What you should do
Repeat, word for word and with nothing added, each line from the one containing "Please list relatives" to the final line of the data, keeping both ends. Pictures are not part of the copy.

Recorded information

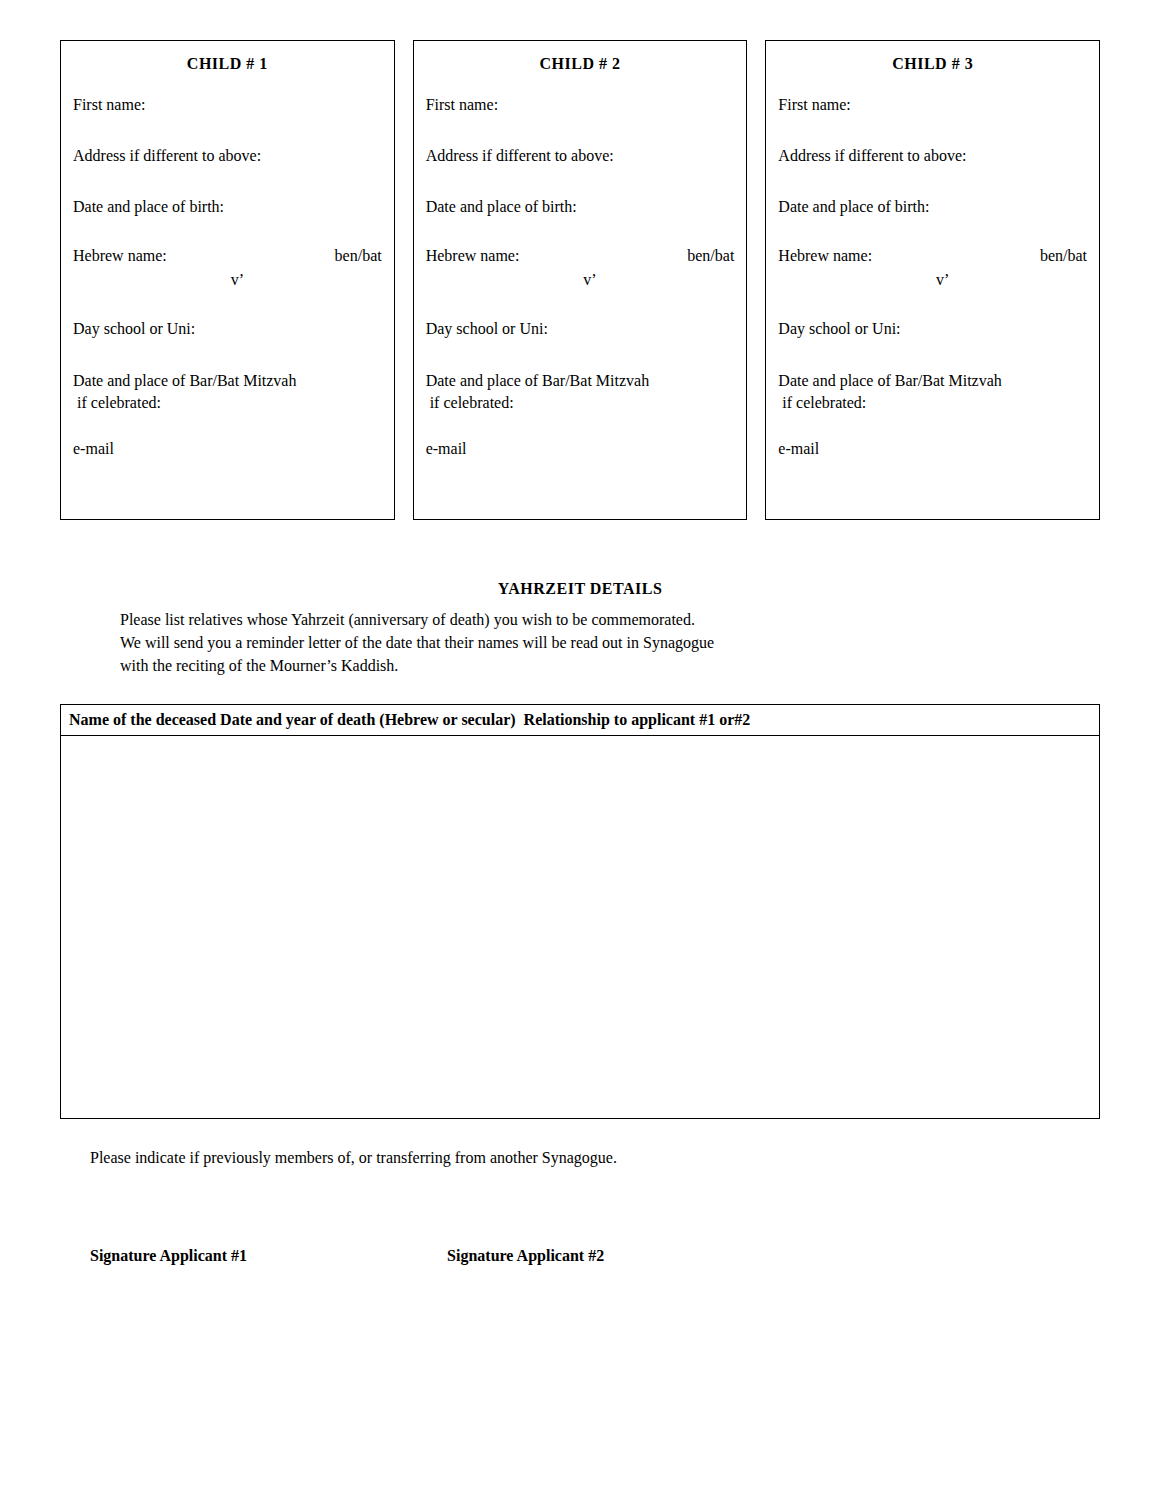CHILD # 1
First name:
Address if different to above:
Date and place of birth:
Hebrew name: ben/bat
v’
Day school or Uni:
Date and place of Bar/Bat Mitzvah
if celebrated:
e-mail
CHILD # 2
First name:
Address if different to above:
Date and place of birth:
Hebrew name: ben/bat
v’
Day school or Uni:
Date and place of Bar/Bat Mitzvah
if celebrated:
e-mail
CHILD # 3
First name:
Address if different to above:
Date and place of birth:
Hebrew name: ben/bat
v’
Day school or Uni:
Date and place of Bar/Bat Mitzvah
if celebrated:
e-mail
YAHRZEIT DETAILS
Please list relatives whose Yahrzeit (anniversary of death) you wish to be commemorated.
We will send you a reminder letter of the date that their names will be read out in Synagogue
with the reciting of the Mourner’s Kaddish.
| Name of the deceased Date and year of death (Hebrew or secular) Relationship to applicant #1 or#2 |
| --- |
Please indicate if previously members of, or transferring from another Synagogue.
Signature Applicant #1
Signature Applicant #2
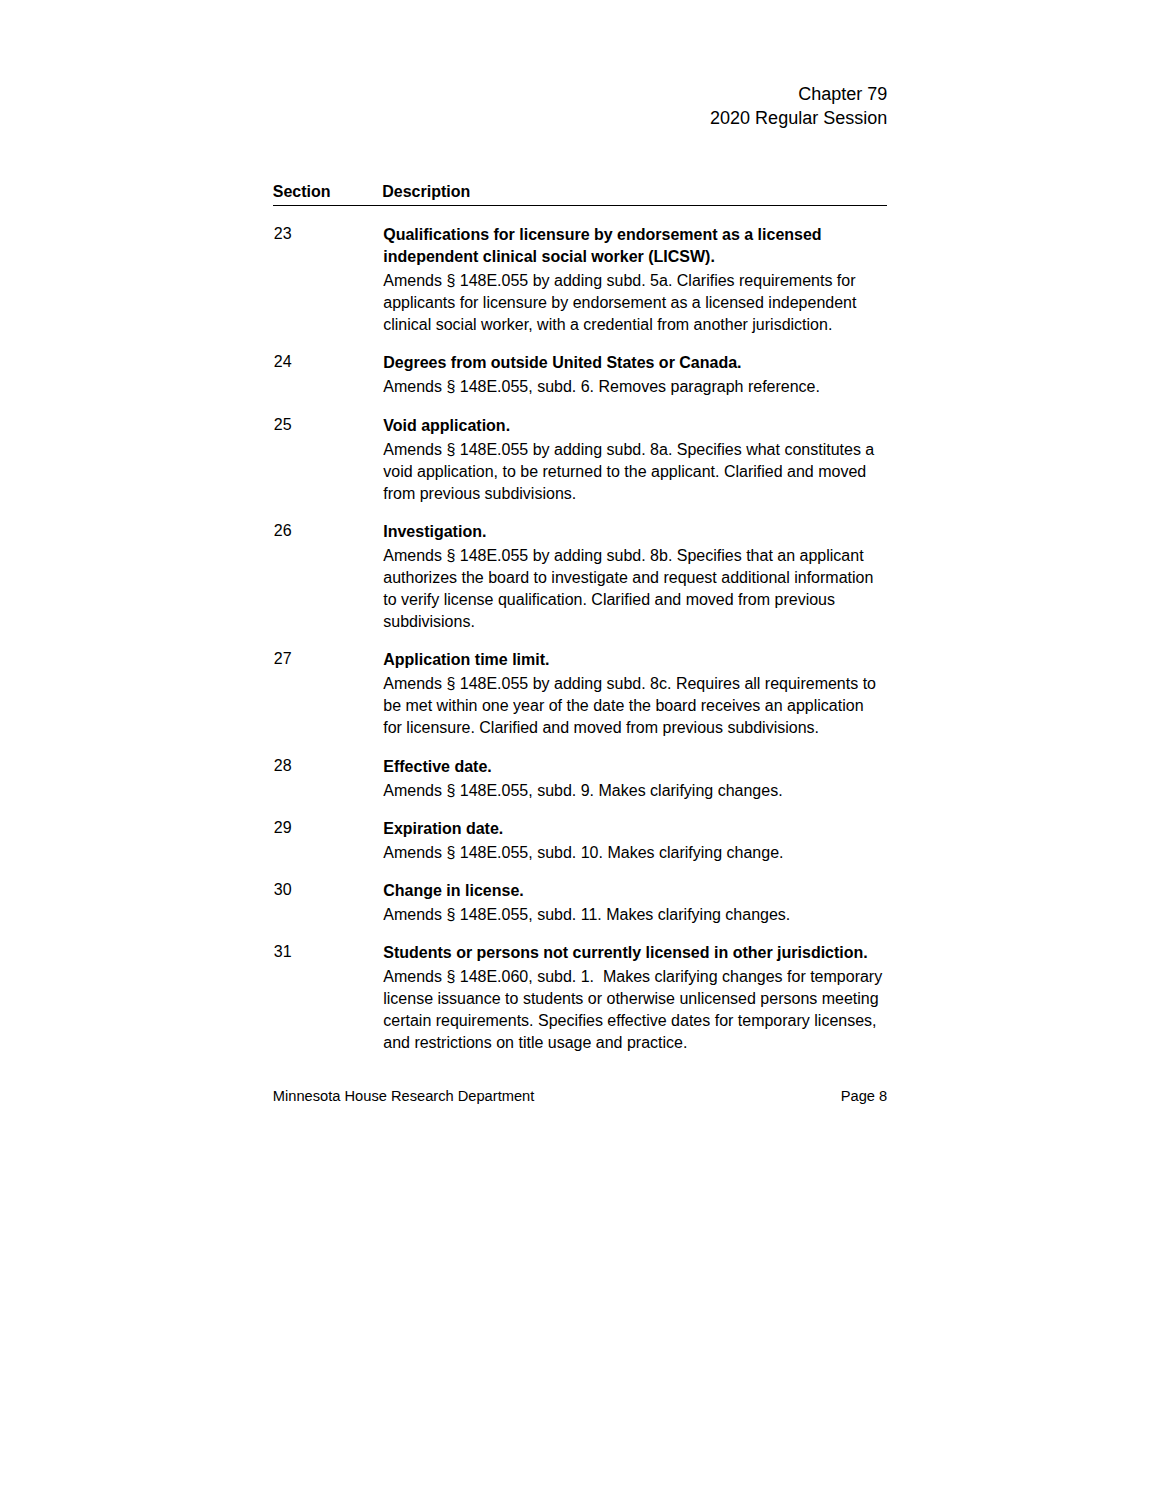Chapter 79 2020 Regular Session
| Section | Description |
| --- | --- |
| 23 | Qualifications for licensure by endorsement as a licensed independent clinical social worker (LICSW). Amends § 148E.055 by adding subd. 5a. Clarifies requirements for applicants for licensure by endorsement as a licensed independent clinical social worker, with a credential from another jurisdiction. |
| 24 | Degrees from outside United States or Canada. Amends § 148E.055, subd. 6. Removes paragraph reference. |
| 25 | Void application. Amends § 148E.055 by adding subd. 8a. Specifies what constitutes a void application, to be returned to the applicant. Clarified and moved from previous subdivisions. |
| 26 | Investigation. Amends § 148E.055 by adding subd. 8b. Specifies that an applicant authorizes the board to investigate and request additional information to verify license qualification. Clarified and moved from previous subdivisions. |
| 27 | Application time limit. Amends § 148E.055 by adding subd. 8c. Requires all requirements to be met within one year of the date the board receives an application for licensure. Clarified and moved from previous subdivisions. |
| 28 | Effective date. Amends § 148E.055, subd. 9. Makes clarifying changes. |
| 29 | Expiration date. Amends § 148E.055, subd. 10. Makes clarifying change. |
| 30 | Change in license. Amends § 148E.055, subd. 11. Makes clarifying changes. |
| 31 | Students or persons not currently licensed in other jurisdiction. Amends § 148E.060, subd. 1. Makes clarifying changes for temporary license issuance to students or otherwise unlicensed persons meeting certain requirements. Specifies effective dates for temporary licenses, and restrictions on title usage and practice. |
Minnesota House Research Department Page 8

Exercise response
Please list relatives whose Yahrzeit (anniversary of death) you wish to be commemorated.
We will send you a reminder letter of the date that their names will be read out in Synagogue
with the reciting of the Mourner’s Kaddish.
| Name of the deceased Date and year of death (Hebrew or secular) Relationship to applicant #1 or#2 |
| --- |
Please indicate if previously members of, or transferring from another Synagogue.
Signature Applicant #1
Signature Applicant #2
Chapter 79 2020 Regular Session
| Section | Description |
| --- | --- |
| 23 | Qualifications for licensure by endorsement as a licensed independent clinical social worker (LICSW). Amends § 148E.055 by adding subd. 5a. Clarifies requirements for applicants for licensure by endorsement as a licensed independent clinical social worker, with a credential from another jurisdiction. |
| 24 | Degrees from outside United States or Canada. Amends § 148E.055, subd. 6. Removes paragraph reference. |
| 25 | Void application. Amends § 148E.055 by adding subd. 8a. Specifies what constitutes a void application, to be returned to the applicant. Clarified and moved from previous subdivisions. |
| 26 | Investigation. Amends § 148E.055 by adding subd. 8b. Specifies that an applicant authorizes the board to investigate and request additional information to verify license qualification. Clarified and moved from previous subdivisions. |
| 27 | Application time limit. Amends § 148E.055 by adding subd. 8c. Requires all requirements to be met within one year of the date the board receives an application for licensure. Clarified and moved from previous subdivisions. |
| 28 | Effective date. Amends § 148E.055, subd. 9. Makes clarifying changes. |
| 29 | Expiration date. Amends § 148E.055, subd. 10. Makes clarifying change. |
| 30 | Change in license. Amends § 148E.055, subd. 11. Makes clarifying changes. |
| 31 | Students or persons not currently licensed in other jurisdiction. Amends § 148E.060, subd. 1. Makes clarifying changes for temporary license issuance to students or otherwise unlicensed persons meeting certain requirements. Specifies effective dates for temporary licenses, and restrictions on title usage and practice. |
Minnesota House Research Department Page 8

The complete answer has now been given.